MySQL Bugs: #23911: BETWEEN could be optimized as IN for constants

Bug #23911	BETWEEN could be optimized as IN for constants
Submitted:	3 Nov 2006 2:40	Modified:	28 Nov 2006 17:32
Reporter:	Peter Brodersen (Candidate Quality Contributor)	Email Updates:
Status:	Verified	Impact on me:	None
Category:	MySQL Server: Optimizer	Severity:	S4 (Feature request)
Version:	5.0.26-Debian_0.dotdeb.1-log	OS:	Linux (Linux)
Assigned to:		CPU Architecture:	Any
Tags:	qc

Description:
Currently BETWEEN is handled slightly different than a complete IN()-list.

But when the list is compared to an integer (field or constant) it could be an optimization to internally create a complete list of possible values.

How to repeat:
Create a table with two integer fields (a and b).
Create a key on (a,b).
Insert all possible values of (1..1000),(1..1000); one million rows in total.

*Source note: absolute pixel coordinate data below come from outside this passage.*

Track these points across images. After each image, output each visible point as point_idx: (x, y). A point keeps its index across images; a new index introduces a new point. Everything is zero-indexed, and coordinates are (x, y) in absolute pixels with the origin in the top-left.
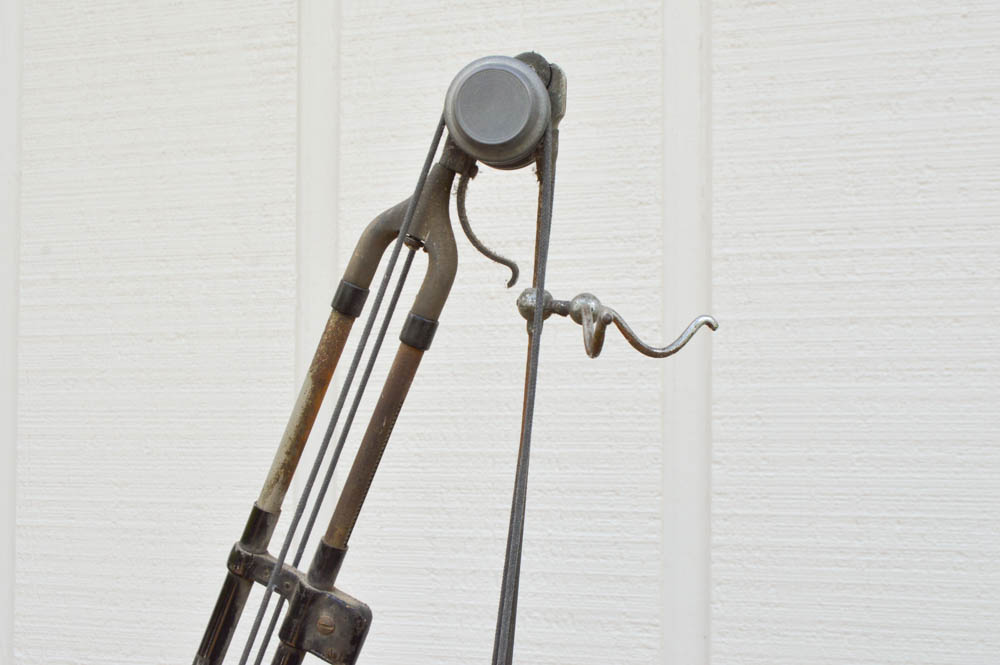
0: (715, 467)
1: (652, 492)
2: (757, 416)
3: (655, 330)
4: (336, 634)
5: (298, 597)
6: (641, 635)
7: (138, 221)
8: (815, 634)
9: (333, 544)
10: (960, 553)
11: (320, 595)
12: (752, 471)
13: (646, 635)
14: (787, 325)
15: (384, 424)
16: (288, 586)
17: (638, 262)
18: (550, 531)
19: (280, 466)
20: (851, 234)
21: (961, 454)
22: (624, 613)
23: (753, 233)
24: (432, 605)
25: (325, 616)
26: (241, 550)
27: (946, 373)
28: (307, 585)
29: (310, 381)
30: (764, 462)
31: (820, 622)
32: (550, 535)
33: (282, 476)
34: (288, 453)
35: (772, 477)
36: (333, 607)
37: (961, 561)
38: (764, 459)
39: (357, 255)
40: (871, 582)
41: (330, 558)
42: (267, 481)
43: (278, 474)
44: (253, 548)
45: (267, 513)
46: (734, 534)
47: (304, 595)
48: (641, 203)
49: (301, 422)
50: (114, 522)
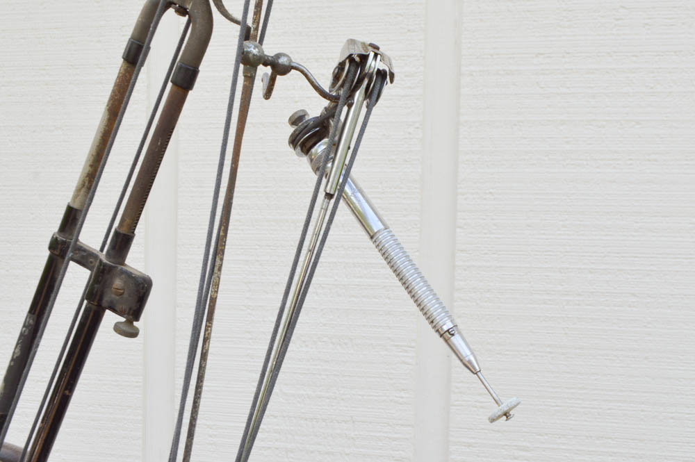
0: (458, 230)
1: (412, 249)
2: (491, 193)
3: (418, 128)
4: (126, 295)
5: (98, 268)
6: (401, 354)
7: (24, 38)
8: (527, 353)
9: (124, 231)
10: (634, 295)
11: (114, 267)
12: (485, 234)
13: (405, 354)
14: (515, 125)
15: (159, 143)
16: (91, 262)
17: (406, 76)
18: (336, 278)
19: (86, 175)
20: (564, 57)
21: (637, 222)
22: (389, 338)
23: (492, 55)
24: (249, 332)
25: (118, 283)
26: (58, 236)
27: (629, 162)
28: (105, 260)
29: (107, 113)
30: (495, 228)
31: (532, 345)
32: (336, 280)
33: (87, 183)
34: (91, 166)
35: (500, 238)
36: (123, 276)
37: (634, 300)
38: (495, 225)
39: (140, 19)
40: (570, 316)
41: (121, 241)
42: (77, 187)
43: (84, 182)
44: (67, 235)
45: (76, 210)
46: (471, 281)
47: (102, 267)
48: (409, 31)
49: (100, 143)
50: (7, 271)
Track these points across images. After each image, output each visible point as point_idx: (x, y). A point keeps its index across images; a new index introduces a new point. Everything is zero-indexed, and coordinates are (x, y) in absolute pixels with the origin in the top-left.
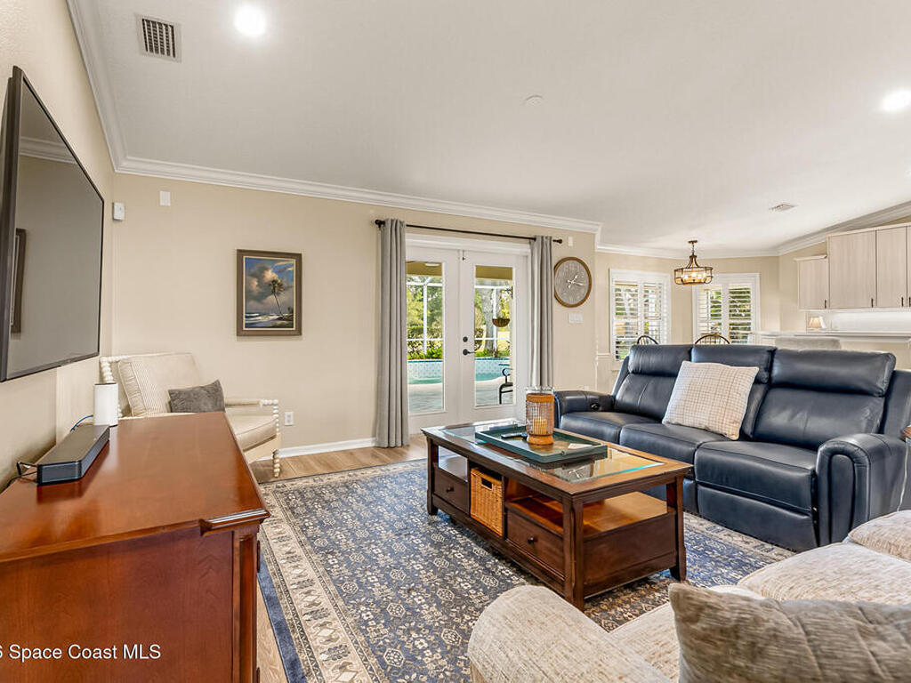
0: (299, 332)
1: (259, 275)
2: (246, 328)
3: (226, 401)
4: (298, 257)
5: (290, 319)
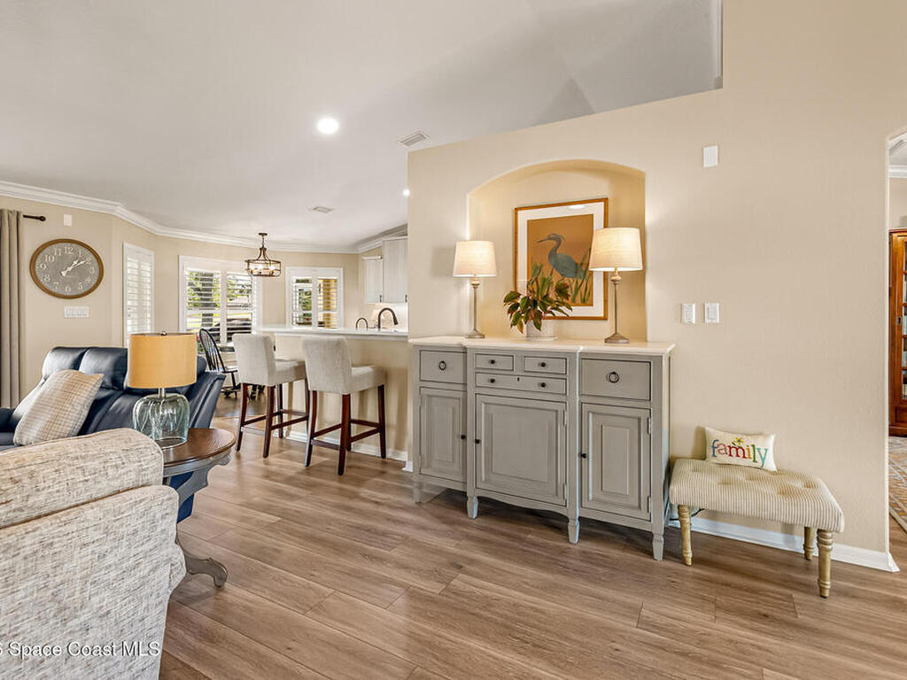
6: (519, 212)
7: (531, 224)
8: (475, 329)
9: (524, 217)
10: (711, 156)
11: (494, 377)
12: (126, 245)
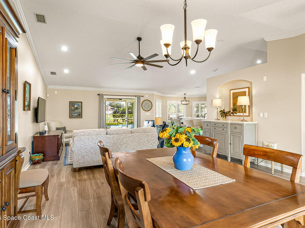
0: (82, 117)
1: (74, 106)
2: (71, 116)
3: (67, 130)
4: (81, 102)
5: (80, 115)
6: (231, 91)
7: (233, 93)
8: (217, 118)
9: (232, 92)
10: (265, 78)
11: (216, 128)
12: (156, 100)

mysql> EXPLAIN SELECT * FROM qt WHERE a BETWEEN 15 AND 17 AND b BETWEEN 80 AND 84\G
*************************** 1. row ***************************
           id: 1
  select_type: SIMPLE
        table: qt
         type: range
possible_keys: a
          key: a
      key_len: 10
          ref: NULL
         rows: 2037
        Extra: Using where; Using index
1 row in set (0.01 sec)

mysql> EXPLAIN SELECT * FROM qt WHERE a IN (15,16,17) AND b BETWEEN 80 AND 84\G
*************************** 1. row ***************************
           id: 1
  select_type: SIMPLE
        table: qt
         type: range
possible_keys: a
          key: a
      key_len: 10
          ref: NULL
         rows: 15
        Extra: Using where; Using index
1 row in set (0.01 sec)

As a is an integer the complete list could easily be generated as an optimization.

Another example:

mysql> SELECT BENCHMARK(1000,(SELECT COUNT(RAND()) FROM qt WHERE a BETWEEN 15 AND 17 AND b BETWEEN 80 AND 84));
..
1 row in set (12.54 sec)

mysql> SELECT BENCHMARK(1000,(SELECT COUNT(RAND()) FROM qt WHERE a IN(15,16,17) AND b BETWEEN 80 AND 84));
..
1 row in set (0.30 sec)

Suggested fix:
If feasible the mysql server should internally convert BETWEEN (and "a >= x AND a <= y" which behaves the same way as BETWEEN) to complete lists when the compared value is an integer.

There might be a distance limit for when the conversion might no longer be adequate. Furthermore I have no idea whether the overhead of that rewriting would be too costly.

Thank you for a problem report. Looks like a reasonable Optimizer feature request to me.